Ten years ago, I found myself in the hospital room. Doctors had me hooked up to machines monitoring the baby and I. He was two weeks over due and I was not dilating. Later that morning, they informed me that the best option was to deliver via C-section. I was so full of emotion; I cried as I was nervous and didn't know what to expect. I just wanted my baby boy to make his way into this world with no complications.
You see, in 2004, I was told there was a big chance that I may not be able to have children due to polycystic ovaries. I cried at the news because I always dreamed of being a mother, and here some doctor was telling me it may be possible. But I believed deep in my heart, God had other plans for me.

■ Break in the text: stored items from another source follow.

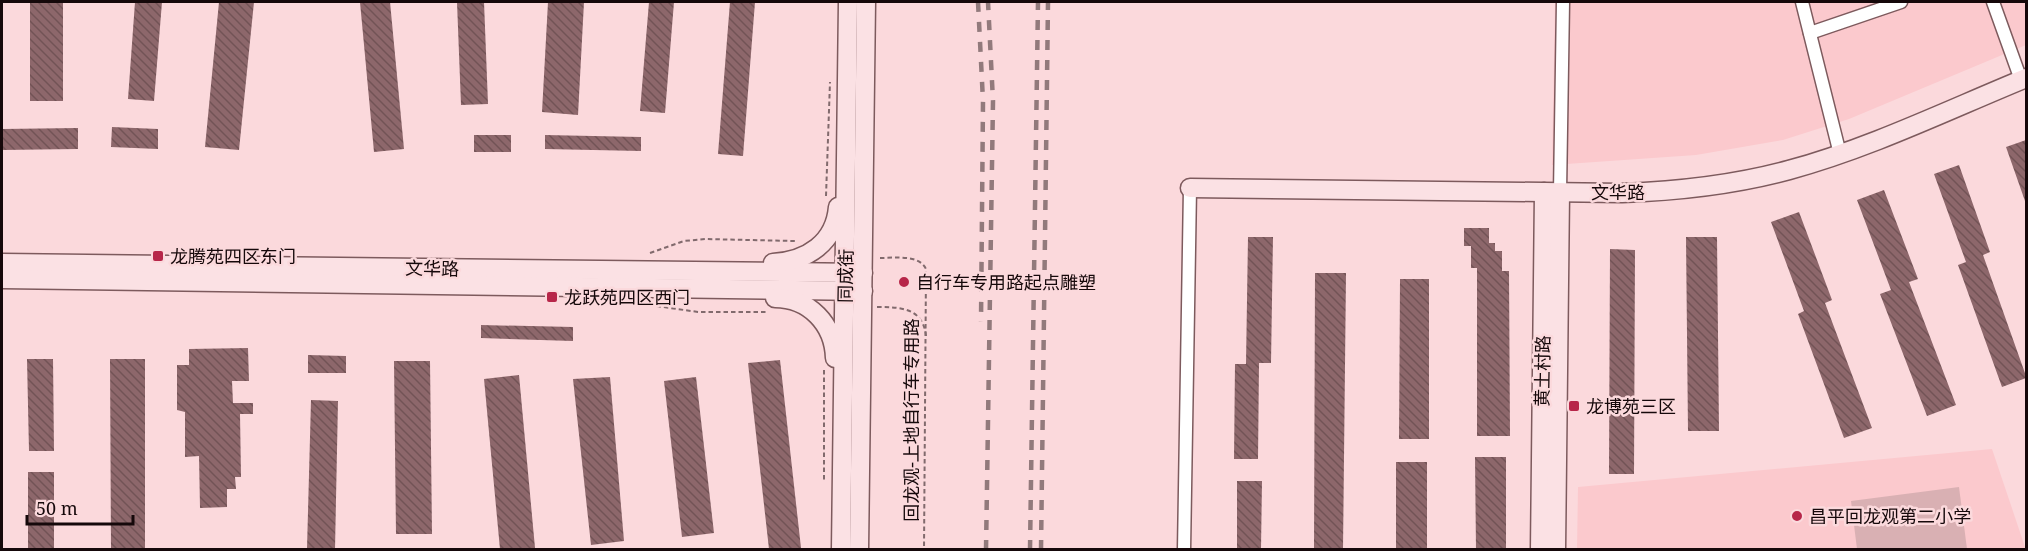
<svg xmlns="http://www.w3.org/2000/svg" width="2028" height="551" viewBox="0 0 2028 551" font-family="'Noto Serif','Noto Sans SC',serif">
	<defs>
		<pattern id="building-back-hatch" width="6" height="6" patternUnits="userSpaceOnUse" patternTransform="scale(1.5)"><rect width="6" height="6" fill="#8d676b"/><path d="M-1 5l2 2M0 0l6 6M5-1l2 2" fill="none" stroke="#725356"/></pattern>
	</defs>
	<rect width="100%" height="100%" fill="#fbd9dc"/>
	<g fill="#fbc9cd">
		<polygon points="1555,2 2026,2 2026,45 1849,119 1783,140 1696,155 1552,165"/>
		<polygon points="1992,449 2026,550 1577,550 1578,487"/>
	</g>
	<polygon fill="#d9b0b3" points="1959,487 1967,549 1857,549 1851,501"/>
	<g fill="url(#building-back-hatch)">
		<rect x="30" y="2" width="33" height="99"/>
		<polygon points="135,2 162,2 154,101 128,99"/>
		<polygon points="219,2 254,2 239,150 205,147"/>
		<polygon points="360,2 390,2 404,149 374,152"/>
		<polygon points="457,2 484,2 488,104 461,105"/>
		<polygon points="548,2 584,2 578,115 542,112"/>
		<polygon points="649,2 674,2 665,113 640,111"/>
		<polygon points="730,2 755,2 743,156 718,154"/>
		<polygon points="112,127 158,129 158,149 111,147"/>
		<polygon points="78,128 78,149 2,150 2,129"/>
		<rect x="474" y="135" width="37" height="17"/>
		<polygon points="545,135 641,137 641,151 545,149"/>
		<polygon points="2026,140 2026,201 2025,201 2006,147"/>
		<polygon points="1959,165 1990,252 1983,255 2026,376 2026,378 2002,387 1958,265 1966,262 1934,174"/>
		<polygon points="1884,190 1918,279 1909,282 1956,405 1927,416 1880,294 1891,290 1857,200"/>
		<polygon points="1799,212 1832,300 1825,303 1872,428 1844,438 1798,314 1804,311 1771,222"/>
		<polygon points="1464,228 1489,228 1489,243 1495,243 1495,251 1502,251 1502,271 1509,271 1510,436 1477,436 1477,268 1471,268 1471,246 1464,246"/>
		<polygon points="1248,237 1273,237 1271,363 1259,363 1258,459 1234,459 1235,364 1246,364"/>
		<polygon points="1686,237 1717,237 1719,431 1688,431"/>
		<polygon points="1610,249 1635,250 1634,474 1609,474"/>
		<polygon points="1315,273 1346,273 1343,549 1314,549"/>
		<polygon points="1400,279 1429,279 1429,439 1399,439"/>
		<polygon points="481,325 573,327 573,341 481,338"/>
		<polygon points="248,348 249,381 232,381 233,403 253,403 253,414 240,414 241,477 235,477 236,489 227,489 227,507 200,508 199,456 185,457 185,412 177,410 177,365 189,365 189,349"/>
		<polygon points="308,355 346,356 346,373 308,373"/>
		<polygon points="27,359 53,359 54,451 29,451"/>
		<polygon points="110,359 145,359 145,549 111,549"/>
		<polygon points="780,360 801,548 769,549 748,363"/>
		<polygon points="394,361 430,361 432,534 396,534"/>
		<polygon points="519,375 535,548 500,549 484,379"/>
		<polygon points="610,377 624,541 591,545 573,379"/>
		<polygon points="696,377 714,533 682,537 664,381"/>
		<polygon points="311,400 338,401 335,549 307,549"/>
		<polygon points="1475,457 1506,457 1506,549 1476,549"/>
		<rect x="1396" y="462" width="31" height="87"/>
		<rect x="28" y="472" width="26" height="77"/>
		<polygon points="1237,481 1262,481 1261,549 1237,549"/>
	</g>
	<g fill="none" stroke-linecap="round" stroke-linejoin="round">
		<defs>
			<g id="street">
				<polyline points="1802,2 1840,154"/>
				<polyline points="1993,2 2021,80"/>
				<polyline points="1810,33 1901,2"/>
				<polyline points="1560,192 1563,2"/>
				<polyline points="1184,550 1190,188"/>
			</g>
			<g id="secondary">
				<path d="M1190 188 1622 193C1679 191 1734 185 1789 170 1870 148 1948 110 2026 78"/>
				<polyline points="2,263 863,273"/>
				<path d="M773 263C807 261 835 243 838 207"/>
				<polyline points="2,279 863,291"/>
				<path d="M775 298C809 298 834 324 835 358"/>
				<polyline points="841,550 848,2"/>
				<polyline points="859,550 866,2"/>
				<polyline points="1540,550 1544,192"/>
				<polyline points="1556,550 1560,192"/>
			</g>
		</defs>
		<use href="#street" stroke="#7d5a5d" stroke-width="15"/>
		<use href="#secondary" stroke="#7d5a5d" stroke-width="21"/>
		<g stroke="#816a6d" stroke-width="2" stroke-dasharray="4.5 3" stroke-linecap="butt">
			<polyline points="826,196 830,82"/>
			<polyline points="650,253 684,241 705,239 795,241"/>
			<path d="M880 258C894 258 919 254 926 269L924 550"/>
			<polyline points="649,305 698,312 766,312"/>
			<path d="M877 307C901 307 923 308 926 336"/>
			<polyline points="824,370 824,481"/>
		</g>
		<use href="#street" stroke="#fff" stroke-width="12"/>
		<use href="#secondary" stroke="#fbe1e4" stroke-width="18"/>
		<g stroke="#927a7c" stroke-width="4.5" stroke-dasharray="10 10" stroke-linecap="butt">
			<polyline points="978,2 983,101 981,322"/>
			<polyline points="986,550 993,101 988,2"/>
			<polyline points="1030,550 1038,2"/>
			<polyline points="1041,550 1048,2"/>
		</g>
	</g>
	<g fill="#b72649" stroke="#fbd9dc" stroke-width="2">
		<rect x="152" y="250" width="12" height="12" rx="3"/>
		<circle cx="904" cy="282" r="6"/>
		<rect x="546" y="291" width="12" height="12" rx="3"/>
		<rect x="1568" y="400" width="12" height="12" rx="3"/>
		<circle cx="1797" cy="516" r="6"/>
	</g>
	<g text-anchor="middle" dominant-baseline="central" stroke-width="5" stroke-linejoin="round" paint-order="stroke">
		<g font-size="18" fill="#15080a" stroke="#fbd9dc">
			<text x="1618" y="192">文华路</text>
			<text transform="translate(432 268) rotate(1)">文华路</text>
			<text transform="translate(845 276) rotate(-89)">同成街</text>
			<text transform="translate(1542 371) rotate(-89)">黄土村路</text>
			<text transform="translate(911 420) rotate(-90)">回龙观-上地自行车专用路</text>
		</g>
		<g font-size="18" fill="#15080a" stroke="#fbd9dc" text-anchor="start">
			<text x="170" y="256">龙腾苑四区东门</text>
			<text x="916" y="282">自行车专用路起点雕塑</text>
			<text x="564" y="297">龙跃苑四区西门</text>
			<text x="1586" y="406">龙博苑三区</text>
			<text x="1809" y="516">昌平回龙观第二小学</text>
		</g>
	</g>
	<rect width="2028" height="551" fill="none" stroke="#15080a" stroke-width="6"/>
	<path d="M27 515v9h106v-9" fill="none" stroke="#15080a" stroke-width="3"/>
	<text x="36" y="515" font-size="18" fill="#15080a" stroke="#fbd9dc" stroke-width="4.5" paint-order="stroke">50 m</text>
</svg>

July 1st, 2006, I gave birth to a beautiful and healthy baby boy, who would be known to the world as Nandiel. He is my first born, my heart, my reason for everything. He welcomed me to mommy hood and the life has not been the same ever since. He's brought joy into our lives as we watch him grow from an innocent baby full of life to a sweet boy with a big heart and a desire for more in life. A boy whose heart has experienced loss at such an early age. A boy who had to grow up faster than other kids his age. A boy who is wise beyond his years. A boy whose birthday wish is to be able to see his sister again.
Every night I ask God to protect him and guide him; to steer him away from the negativity and evil that lives within others. Every night I pray that my baby boy continues to grow, learn, live and love.